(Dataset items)
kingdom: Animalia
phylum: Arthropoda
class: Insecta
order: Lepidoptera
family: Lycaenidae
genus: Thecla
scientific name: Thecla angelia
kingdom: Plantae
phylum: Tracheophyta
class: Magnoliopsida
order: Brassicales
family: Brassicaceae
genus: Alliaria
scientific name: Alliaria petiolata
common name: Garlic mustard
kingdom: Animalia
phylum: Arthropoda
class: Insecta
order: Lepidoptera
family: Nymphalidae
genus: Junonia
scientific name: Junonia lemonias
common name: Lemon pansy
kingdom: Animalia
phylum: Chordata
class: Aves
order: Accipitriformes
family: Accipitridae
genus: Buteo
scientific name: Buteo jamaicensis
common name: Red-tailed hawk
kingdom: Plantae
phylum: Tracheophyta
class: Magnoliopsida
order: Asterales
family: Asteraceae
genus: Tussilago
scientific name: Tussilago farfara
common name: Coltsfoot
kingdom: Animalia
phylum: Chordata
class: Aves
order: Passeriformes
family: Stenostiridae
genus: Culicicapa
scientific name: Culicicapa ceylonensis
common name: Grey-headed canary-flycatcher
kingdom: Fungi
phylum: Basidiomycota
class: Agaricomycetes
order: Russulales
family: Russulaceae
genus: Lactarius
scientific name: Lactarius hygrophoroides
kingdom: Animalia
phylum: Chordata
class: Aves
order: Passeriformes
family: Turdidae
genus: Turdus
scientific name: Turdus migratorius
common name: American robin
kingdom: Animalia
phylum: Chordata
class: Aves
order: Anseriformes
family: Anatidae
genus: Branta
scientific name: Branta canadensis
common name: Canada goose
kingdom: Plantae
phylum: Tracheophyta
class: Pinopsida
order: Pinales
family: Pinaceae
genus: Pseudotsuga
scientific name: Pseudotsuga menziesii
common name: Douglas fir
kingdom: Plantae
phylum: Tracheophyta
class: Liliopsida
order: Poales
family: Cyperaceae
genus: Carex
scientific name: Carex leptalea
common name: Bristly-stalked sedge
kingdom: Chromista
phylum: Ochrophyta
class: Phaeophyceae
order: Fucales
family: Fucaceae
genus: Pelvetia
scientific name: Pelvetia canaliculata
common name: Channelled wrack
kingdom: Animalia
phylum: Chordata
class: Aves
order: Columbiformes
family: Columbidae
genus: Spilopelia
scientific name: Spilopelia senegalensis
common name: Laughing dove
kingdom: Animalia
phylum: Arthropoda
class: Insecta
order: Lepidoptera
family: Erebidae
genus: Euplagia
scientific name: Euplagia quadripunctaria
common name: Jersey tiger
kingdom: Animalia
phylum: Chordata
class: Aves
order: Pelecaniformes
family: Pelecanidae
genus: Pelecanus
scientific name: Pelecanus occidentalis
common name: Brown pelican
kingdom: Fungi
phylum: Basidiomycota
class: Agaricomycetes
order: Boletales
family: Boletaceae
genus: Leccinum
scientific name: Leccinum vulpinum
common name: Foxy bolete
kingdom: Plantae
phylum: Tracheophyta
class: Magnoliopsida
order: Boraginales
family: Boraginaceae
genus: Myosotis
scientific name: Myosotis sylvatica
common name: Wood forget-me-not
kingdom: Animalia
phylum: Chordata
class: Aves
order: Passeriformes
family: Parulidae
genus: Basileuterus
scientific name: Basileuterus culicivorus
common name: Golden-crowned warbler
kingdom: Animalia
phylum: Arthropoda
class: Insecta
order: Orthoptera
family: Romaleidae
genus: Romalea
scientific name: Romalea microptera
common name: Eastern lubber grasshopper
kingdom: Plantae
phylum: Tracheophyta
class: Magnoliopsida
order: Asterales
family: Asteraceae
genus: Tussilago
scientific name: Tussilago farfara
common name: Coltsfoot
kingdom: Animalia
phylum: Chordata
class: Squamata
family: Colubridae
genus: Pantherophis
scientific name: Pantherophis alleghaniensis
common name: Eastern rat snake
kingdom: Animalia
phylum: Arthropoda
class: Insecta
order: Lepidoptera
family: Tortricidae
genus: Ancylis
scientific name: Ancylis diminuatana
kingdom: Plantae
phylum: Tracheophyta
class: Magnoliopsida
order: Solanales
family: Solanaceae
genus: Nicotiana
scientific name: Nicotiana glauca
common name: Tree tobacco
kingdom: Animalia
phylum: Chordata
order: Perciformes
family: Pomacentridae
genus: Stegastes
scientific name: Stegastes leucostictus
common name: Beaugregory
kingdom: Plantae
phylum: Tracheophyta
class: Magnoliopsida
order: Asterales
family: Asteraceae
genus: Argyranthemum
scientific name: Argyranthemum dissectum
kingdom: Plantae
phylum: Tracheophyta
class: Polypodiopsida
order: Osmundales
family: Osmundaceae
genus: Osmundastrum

# Exercise aim:
Reproduce all of the lines above word for word, without changing anything.

# Task output:
kingdom: Animalia
phylum: Arthropoda
class: Insecta
order: Lepidoptera
family: Lycaenidae
genus: Thecla
scientific name: Thecla angelia
kingdom: Plantae
phylum: Tracheophyta
class: Magnoliopsida
order: Brassicales
family: Brassicaceae
genus: Alliaria
scientific name: Alliaria petiolata
common name: Garlic mustard
kingdom: Animalia
phylum: Arthropoda
class: Insecta
order: Lepidoptera
family: Nymphalidae
genus: Junonia
scientific name: Junonia lemonias
common name: Lemon pansy
kingdom: Animalia
phylum: Chordata
class: Aves
order: Accipitriformes
family: Accipitridae
genus: Buteo
scientific name: Buteo jamaicensis
common name: Red-tailed hawk
kingdom: Plantae
phylum: Tracheophyta
class: Magnoliopsida
order: Asterales
family: Asteraceae
genus: Tussilago
scientific name: Tussilago farfara
common name: Coltsfoot
kingdom: Animalia
phylum: Chordata
class: Aves
order: Passeriformes
family: Stenostiridae
genus: Culicicapa
scientific name: Culicicapa ceylonensis
common name: Grey-headed canary-flycatcher
kingdom: Fungi
phylum: Basidiomycota
class: Agaricomycetes
order: Russulales
family: Russulaceae
genus: Lactarius
scientific name: Lactarius hygrophoroides
kingdom: Animalia
phylum: Chordata
class: Aves
order: Passeriformes
family: Turdidae
genus: Turdus
scientific name: Turdus migratorius
common name: American robin
kingdom: Animalia
phylum: Chordata
class: Aves
order: Anseriformes
family: Anatidae
genus: Branta
scientific name: Branta canadensis
common name: Canada goose
kingdom: Plantae
phylum: Tracheophyta
class: Pinopsida
order: Pinales
family: Pinaceae
genus: Pseudotsuga
scientific name: Pseudotsuga menziesii
common name: Douglas fir
kingdom: Plantae
phylum: Tracheophyta
class: Liliopsida
order: Poales
family: Cyperaceae
genus: Carex
scientific name: Carex leptalea
common name: Bristly-stalked sedge
kingdom: Chromista
phylum: Ochrophyta
class: Phaeophyceae
order: Fucales
family: Fucaceae
genus: Pelvetia
scientific name: Pelvetia canaliculata
common name: Channelled wrack
kingdom: Animalia
phylum: Chordata
class: Aves
order: Columbiformes
family: Columbidae
genus: Spilopelia
scientific name: Spilopelia senegalensis
common name: Laughing dove
kingdom: Animalia
phylum: Arthropoda
class: Insecta
order: Lepidoptera
family: Erebidae
genus: Euplagia
scientific name: Euplagia quadripunctaria
common name: Jersey tiger
kingdom: Animalia
phylum: Chordata
class: Aves
order: Pelecaniformes
family: Pelecanidae
genus: Pelecanus
scientific name: Pelecanus occidentalis
common name: Brown pelican
kingdom: Fungi
phylum: Basidiomycota
class: Agaricomycetes
order: Boletales
family: Boletaceae
genus: Leccinum
scientific name: Leccinum vulpinum
common name: Foxy bolete
kingdom: Plantae
phylum: Tracheophyta
class: Magnoliopsida
order: Boraginales
family: Boraginaceae
genus: Myosotis
scientific name: Myosotis sylvatica
common name: Wood forget-me-not
kingdom: Animalia
phylum: Chordata
class: Aves
order: Passeriformes
family: Parulidae
genus: Basileuterus
scientific name: Basileuterus culicivorus
common name: Golden-crowned warbler
kingdom: Animalia
phylum: Arthropoda
class: Insecta
order: Orthoptera
family: Romaleidae
genus: Romalea
scientific name: Romalea microptera
common name: Eastern lubber grasshopper
kingdom: Plantae
phylum: Tracheophyta
class: Magnoliopsida
order: Asterales
family: Asteraceae
genus: Tussilago
scientific name: Tussilago farfara
common name: Coltsfoot
kingdom: Animalia
phylum: Chordata
class: Squamata
family: Colubridae
genus: Pantherophis
scientific name: Pantherophis alleghaniensis
common name: Eastern rat snake
kingdom: Animalia
phylum: Arthropoda
class: Insecta
order: Lepidoptera
family: Tortricidae
genus: Ancylis
scientific name: Ancylis diminuatana
kingdom: Plantae
phylum: Tracheophyta
class: Magnoliopsida
order: Solanales
family: Solanaceae
genus: Nicotiana
scientific name: Nicotiana glauca
common name: Tree tobacco
kingdom: Animalia
phylum: Chordata
order: Perciformes
family: Pomacentridae
genus: Stegastes
scientific name: Stegastes leucostictus
common name: Beaugregory
kingdom: Plantae
phylum: Tracheophyta
class: Magnoliopsida
order: Asterales
family: Asteraceae
genus: Argyranthemum
scientific name: Argyranthemum dissectum
kingdom: Plantae
phylum: Tracheophyta
class: Polypodiopsida
order: Osmundales
family: Osmundaceae
genus: Osmundastrum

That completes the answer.